EXERCISE REQUIREMENTS » Where a line holds the word "Tull", copy it from the records.

PROVIDED INFORMATION »
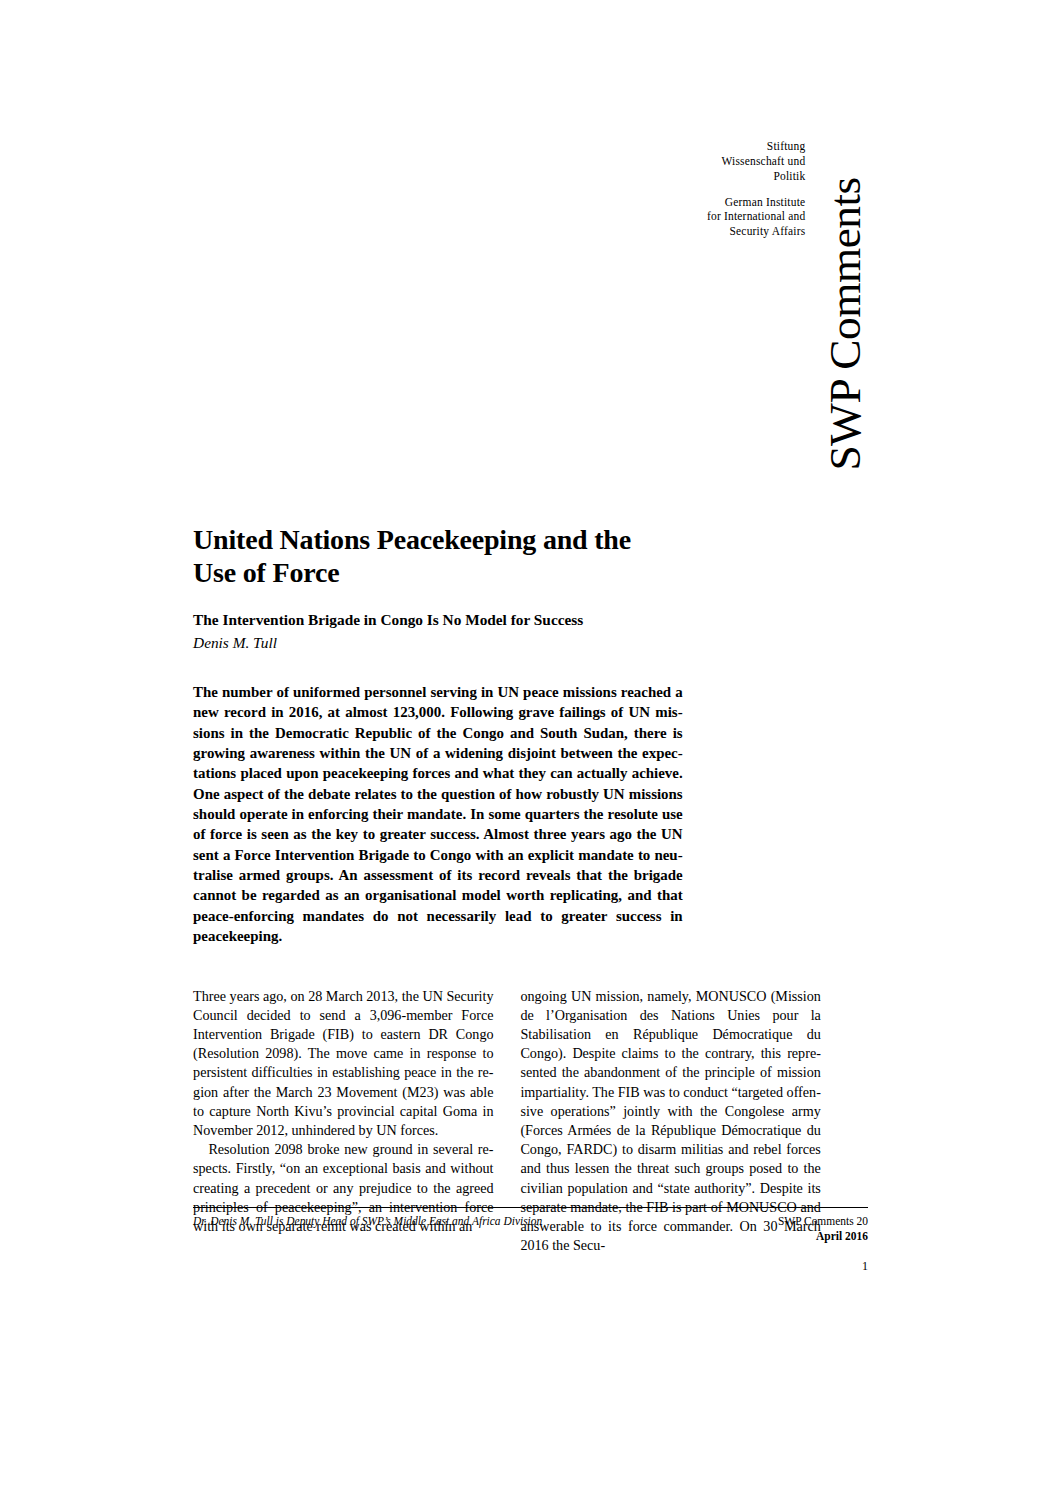Stiftung
Wissenschaft und
Politik
German Institute
for International and
Security Affairs
SWP Comments
United Nations Peacekeeping and the
Use of Force
The Intervention Brigade in Congo Is No Model for Success
Denis M. Tull
The number of uniformed personnel serving in UN peace missions reached a new record in 2016, at almost 123,000. Following grave failings of UN missions in the Democratic Republic of the Congo and South Sudan, there is growing awareness within the UN of a widening disjoint between the expectations placed upon peacekeeping forces and what they can actually achieve. One aspect of the debate relates to the question of how robustly UN missions should operate in enforcing their mandate. In some quarters the resolute use of force is seen as the key to greater success. Almost three years ago the UN sent a Force Intervention Brigade to Congo with an explicit mandate to neutralise armed groups. An assessment of its record reveals that the brigade cannot be regarded as an organisational model worth replicating, and that peace-enforcing mandates do not necessarily lead to greater success in peacekeeping.
Three years ago, on 28 March 2013, the UN Security Council decided to send a 3,096-member Force Intervention Brigade (FIB) to eastern DR Congo (Resolution 2098). The move came in response to persistent difficulties in establishing peace in the region after the March 23 Movement (M23) was able to capture North Kivu’s provincial capital Goma in November 2012, unhindered by UN forces.
Resolution 2098 broke new ground in several respects. Firstly, “on an exceptional basis and without creating a precedent or any prejudice to the agreed principles of peacekeeping”, an intervention force with its own separate remit was created within an
ongoing UN mission, namely, MONUSCO (Mission de l’Organisation des Nations Unies pour la Stabilisation en République Démocratique du Congo). Despite claims to the contrary, this represented the abandonment of the principle of mission impartiality. The FIB was to conduct “targeted offensive operations” jointly with the Congolese army (Forces Armées de la République Démocratique du Congo, FARDC) to disarm militias and rebel forces and thus lessen the threat such groups posed to the civilian population and “state authority”. Despite its separate mandate, the FIB is part of MONUSCO and answerable to its force commander. On 30 March 2016 the Secu-
Dr. Denis M. Tull is Deputy Head of SWP’s Middle East and Africa Division
SWP Comments 20
April 2016
1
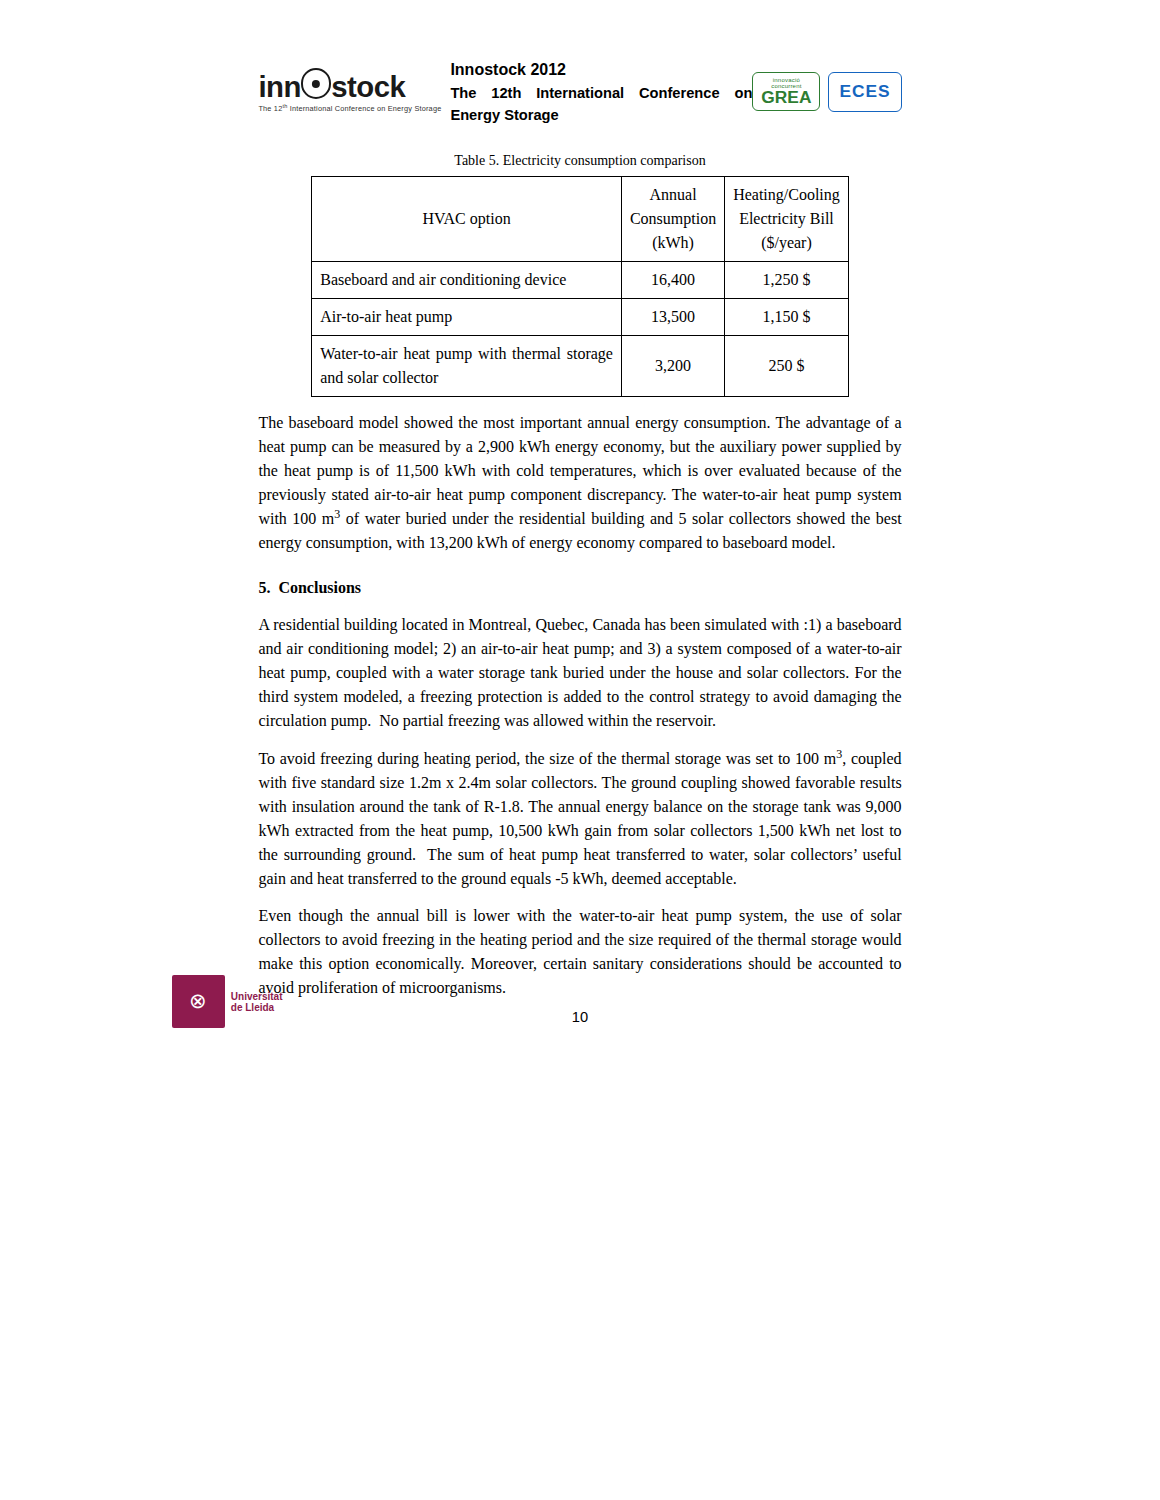inn stock
The 12th International Conference on Energy Storage
Innostock 2012
The 12th International Conference on Energy Storage
innovació
concurrent
GREA
ECES
Table 5. Electricity consumption comparison
| HVAC option | Annual Consumption (kWh) | Heating/Cooling Electricity Bill ($/year) |
| --- | --- | --- |
| Baseboard and air conditioning device | 16,400 | 1,250 $ |
| Air-to-air heat pump | 13,500 | 1,150 $ |
| Water-to-air heat pump with thermal storage and solar collector | 3,200 | 250 $ |
The baseboard model showed the most important annual energy consumption. The advantage of a heat pump can be measured by a 2,900 kWh energy economy, but the auxiliary power supplied by the heat pump is of 11,500 kWh with cold temperatures, which is over evaluated because of the previously stated air-to-air heat pump component discrepancy. The water-to-air heat pump system with 100 m3 of water buried under the residential building and 5 solar collectors showed the best energy consumption, with 13,200 kWh of energy economy compared to baseboard model.
5. Conclusions
A residential building located in Montreal, Quebec, Canada has been simulated with :1) a baseboard and air conditioning model; 2) an air-to-air heat pump; and 3) a system composed of a water-to-air heat pump, coupled with a water storage tank buried under the house and solar collectors. For the third system modeled, a freezing protection is added to the control strategy to avoid damaging the circulation pump. No partial freezing was allowed within the reservoir.
To avoid freezing during heating period, the size of the thermal storage was set to 100 m3, coupled with five standard size 1.2m x 2.4m solar collectors. The ground coupling showed favorable results with insulation around the tank of R-1.8. The annual energy balance on the storage tank was 9,000 kWh extracted from the heat pump, 10,500 kWh gain from solar collectors 1,500 kWh net lost to the surrounding ground. The sum of heat pump heat transferred to water, solar collectors’ useful gain and heat transferred to the ground equals -5 kWh, deemed acceptable.
Even though the annual bill is lower with the water-to-air heat pump system, the use of solar collectors to avoid freezing in the heating period and the size required of the thermal storage would make this option economically. Moreover, certain sanitary considerations should be accounted to avoid proliferation of microorganisms.
⊗
Universitat
de Lleida
10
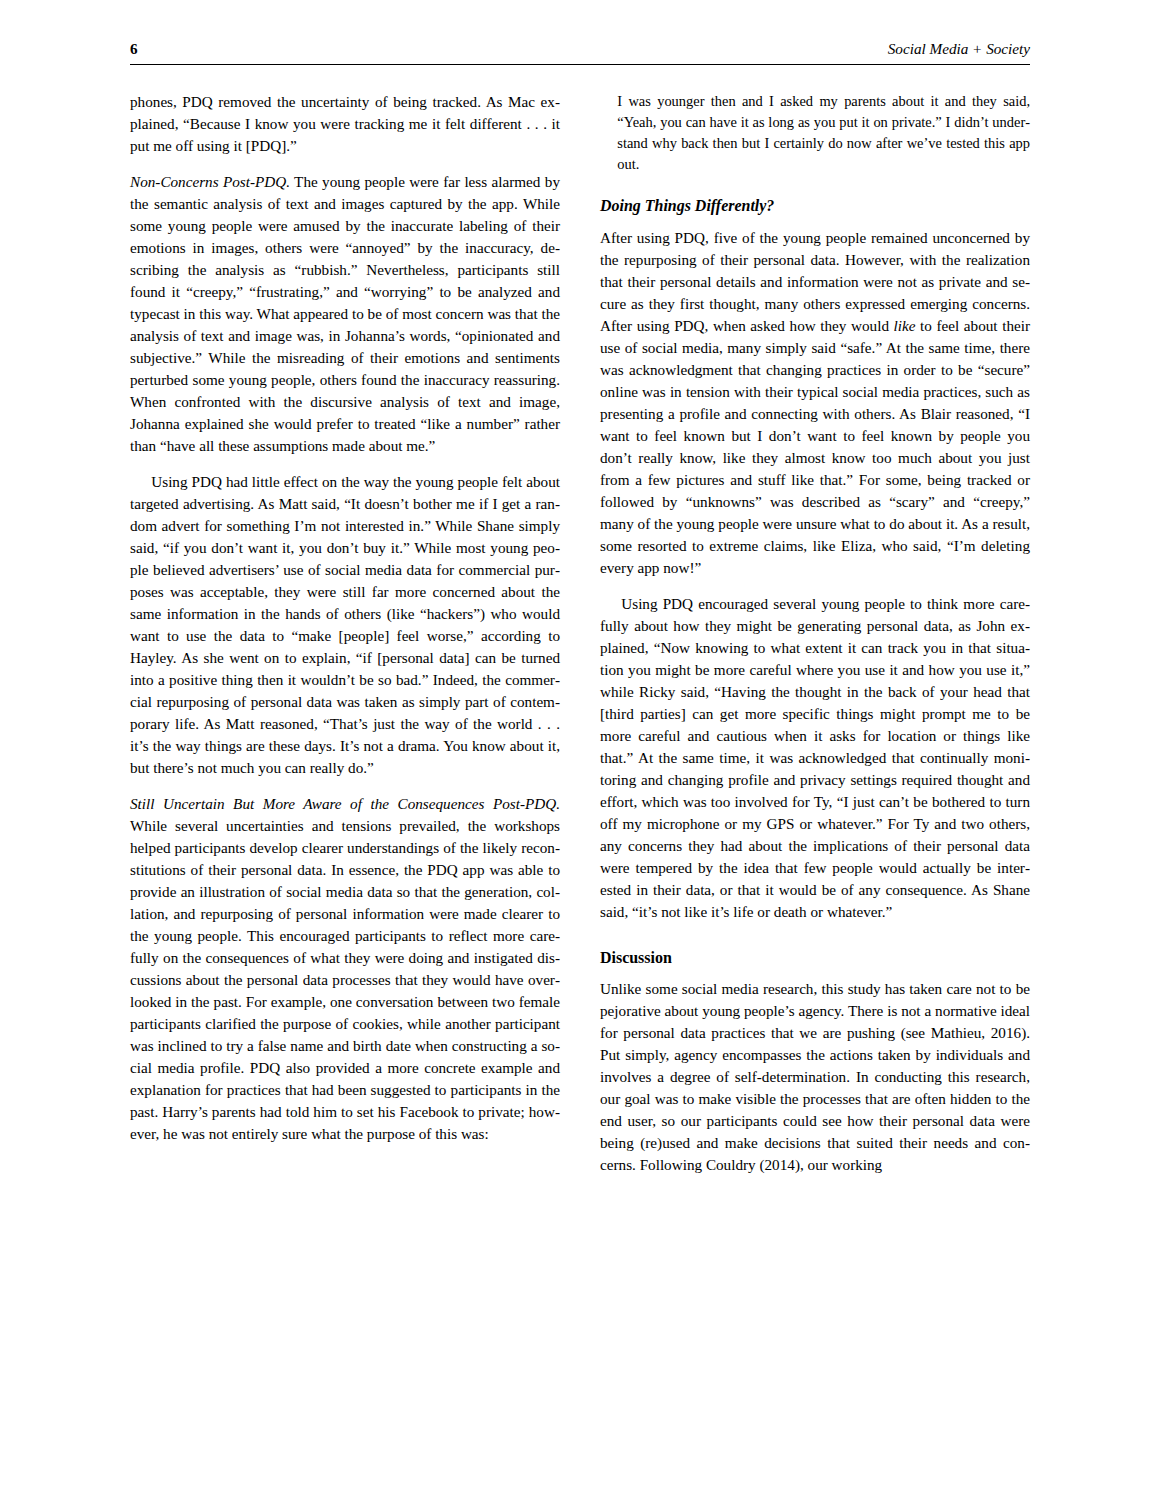6 Social Media + Society
phones, PDQ removed the uncertainty of being tracked. As Mac explained, “Because I know you were tracking me it felt different . . . it put me off using it [PDQ].”
Non-Concerns Post-PDQ. The young people were far less alarmed by the semantic analysis of text and images captured by the app. While some young people were amused by the inaccurate labeling of their emotions in images, others were “annoyed” by the inaccuracy, describing the analysis as “rubbish.” Nevertheless, participants still found it “creepy,” “frustrating,” and “worrying” to be analyzed and typecast in this way. What appeared to be of most concern was that the analysis of text and image was, in Johanna’s words, “opinionated and subjective.” While the misreading of their emotions and sentiments perturbed some young people, others found the inaccuracy reassuring. When confronted with the discursive analysis of text and image, Johanna explained she would prefer to treated “like a number” rather than “have all these assumptions made about me.”
Using PDQ had little effect on the way the young people felt about targeted advertising. As Matt said, “It doesn’t bother me if I get a random advert for something I’m not interested in.” While Shane simply said, “if you don’t want it, you don’t buy it.” While most young people believed advertisers’ use of social media data for commercial purposes was acceptable, they were still far more concerned about the same information in the hands of others (like “hackers”) who would want to use the data to “make [people] feel worse,” according to Hayley. As she went on to explain, “if [personal data] can be turned into a positive thing then it wouldn’t be so bad.” Indeed, the commercial repurposing of personal data was taken as simply part of contemporary life. As Matt reasoned, “That’s just the way of the world . . . it’s the way things are these days. It’s not a drama. You know about it, but there’s not much you can really do.”
Still Uncertain But More Aware of the Consequences Post-PDQ. While several uncertainties and tensions prevailed, the workshops helped participants develop clearer understandings of the likely reconstitutions of their personal data. In essence, the PDQ app was able to provide an illustration of social media data so that the generation, collation, and repurposing of personal information were made clearer to the young people. This encouraged participants to reflect more carefully on the consequences of what they were doing and instigated discussions about the personal data processes that they would have overlooked in the past. For example, one conversation between two female participants clarified the purpose of cookies, while another participant was inclined to try a false name and birth date when constructing a social media profile. PDQ also provided a more concrete example and explanation for practices that had been suggested to participants in the past. Harry’s parents had told him to set his Facebook to private; however, he was not entirely sure what the purpose of this was:
I was younger then and I asked my parents about it and they said, “Yeah, you can have it as long as you put it on private.” I didn’t understand why back then but I certainly do now after we’ve tested this app out.
Doing Things Differently?
After using PDQ, five of the young people remained unconcerned by the repurposing of their personal data. However, with the realization that their personal details and information were not as private and secure as they first thought, many others expressed emerging concerns. After using PDQ, when asked how they would like to feel about their use of social media, many simply said “safe.” At the same time, there was acknowledgment that changing practices in order to be “secure” online was in tension with their typical social media practices, such as presenting a profile and connecting with others. As Blair reasoned, “I want to feel known but I don’t want to feel known by people you don’t really know, like they almost know too much about you just from a few pictures and stuff like that.” For some, being tracked or followed by “unknowns” was described as “scary” and “creepy,” many of the young people were unsure what to do about it. As a result, some resorted to extreme claims, like Eliza, who said, “I’m deleting every app now!”
Using PDQ encouraged several young people to think more carefully about how they might be generating personal data, as John explained, “Now knowing to what extent it can track you in that situation you might be more careful where you use it and how you use it,” while Ricky said, “Having the thought in the back of your head that [third parties] can get more specific things might prompt me to be more careful and cautious when it asks for location or things like that.” At the same time, it was acknowledged that continually monitoring and changing profile and privacy settings required thought and effort, which was too involved for Ty, “I just can’t be bothered to turn off my microphone or my GPS or whatever.” For Ty and two others, any concerns they had about the implications of their personal data were tempered by the idea that few people would actually be interested in their data, or that it would be of any consequence. As Shane said, “it’s not like it’s life or death or whatever.”
Discussion
Unlike some social media research, this study has taken care not to be pejorative about young people’s agency. There is not a normative ideal for personal data practices that we are pushing (see Mathieu, 2016). Put simply, agency encompasses the actions taken by individuals and involves a degree of self-determination. In conducting this research, our goal was to make visible the processes that are often hidden to the end user, so our participants could see how their personal data were being (re)used and make decisions that suited their needs and concerns. Following Couldry (2014), our working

WRITTEN SOLUTION »
Denis M. Tull
Dr. Denis M. Tull is Deputy Head of SWP’s Middle East and Africa Division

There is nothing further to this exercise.